> **Passage**
______

Seamonkey2012 Posted October 26, 2012 Posted October 26, 2012 I am a mother of a 2 year old and I work part-time as an elementary teacher. I am also taking professional development courses online to upgrade my skills and I realize that this is starting to put quite a burden on me. I know I need to work on my time management skills, but recently I just burned out and took some time off work. I would like to go to graduate school someday and get a M.Ed in Counselling Psychology. There are 2 universities in my area that offer this program. I attended the information session for one of them and I really started doubting my ability to get in. I am not sure that I have the best writing skills to get into graduate school and I get nervous when presenting in front of adults. I have clinical depression and sometimes that gets in the way of ability to study or work. I am afraid as well that I will not be organized enough to handle the demands of the graduate program and take care of my family. Does anybody have any experience or advice regarding this?

______

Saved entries
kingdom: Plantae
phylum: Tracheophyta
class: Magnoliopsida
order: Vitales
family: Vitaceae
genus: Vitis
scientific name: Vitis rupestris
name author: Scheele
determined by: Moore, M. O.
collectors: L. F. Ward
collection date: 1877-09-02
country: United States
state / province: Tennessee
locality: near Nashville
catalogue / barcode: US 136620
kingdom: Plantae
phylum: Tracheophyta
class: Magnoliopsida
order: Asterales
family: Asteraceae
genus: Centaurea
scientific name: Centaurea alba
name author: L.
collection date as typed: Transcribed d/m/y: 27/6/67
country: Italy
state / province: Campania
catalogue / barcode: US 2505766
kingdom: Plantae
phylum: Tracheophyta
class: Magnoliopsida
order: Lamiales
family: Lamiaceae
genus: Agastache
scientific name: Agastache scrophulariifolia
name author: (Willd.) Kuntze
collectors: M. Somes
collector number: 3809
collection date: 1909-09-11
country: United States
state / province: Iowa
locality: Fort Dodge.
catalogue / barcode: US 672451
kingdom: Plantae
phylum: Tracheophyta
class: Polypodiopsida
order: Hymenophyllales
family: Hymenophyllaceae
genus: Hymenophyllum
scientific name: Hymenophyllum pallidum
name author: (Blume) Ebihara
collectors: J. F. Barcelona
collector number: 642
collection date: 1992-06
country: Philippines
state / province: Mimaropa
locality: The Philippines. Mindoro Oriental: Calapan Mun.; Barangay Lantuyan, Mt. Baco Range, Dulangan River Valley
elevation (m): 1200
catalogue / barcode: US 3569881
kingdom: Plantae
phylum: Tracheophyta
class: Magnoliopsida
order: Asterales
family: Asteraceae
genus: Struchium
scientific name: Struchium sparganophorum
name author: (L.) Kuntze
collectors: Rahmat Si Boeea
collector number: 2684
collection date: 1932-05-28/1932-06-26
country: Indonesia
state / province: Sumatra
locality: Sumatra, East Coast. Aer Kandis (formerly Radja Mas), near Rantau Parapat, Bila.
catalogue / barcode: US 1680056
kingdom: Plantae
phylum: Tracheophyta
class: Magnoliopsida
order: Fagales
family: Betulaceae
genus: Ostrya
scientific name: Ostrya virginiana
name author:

______

> **To do**
1) In the forum post about graduate school, what degree does the writer hope to earn someday?
2) Write the next part of the forum post about graduate school, starting after its last sentence.
The records are separate from the forum post.

> **Task results**
1) An M.Ed in Counselling Psychology.

2)
TropicalCharlie Posted October 27, 2012 Posted October 27, 2012 I don't have a child or depression, so I can't speak to those. For school, I think that what you really need to do first is ask yourself why you want to go grad school. Make a list if that that helps. If you are passionate about psychology and have a strong desire to pursue it, those are good reasons. Those are the things that will get you through grad school. Taking on something new can sometimes overwhelm us, but remember that it's a learning process. You'll figure what works or doesn't and learn to use time more efficiently. Self doubt is a common feeling that gets the best of us. For me, I just put on blinders, don't worry about other people, and just focus on what I can do best. As for presentations, grad school is a great platform for these as you will learn how to communicate and present info. I'm not fond of them myself but they come with the territory, and I see them as a teaching tool not only to others but more importantly for myself. The point is to view presentations as a positive aspect of grad school. While I don't have experience in depression, I would suggest that you establish a good support system whether it is through family, friends and/or therapy.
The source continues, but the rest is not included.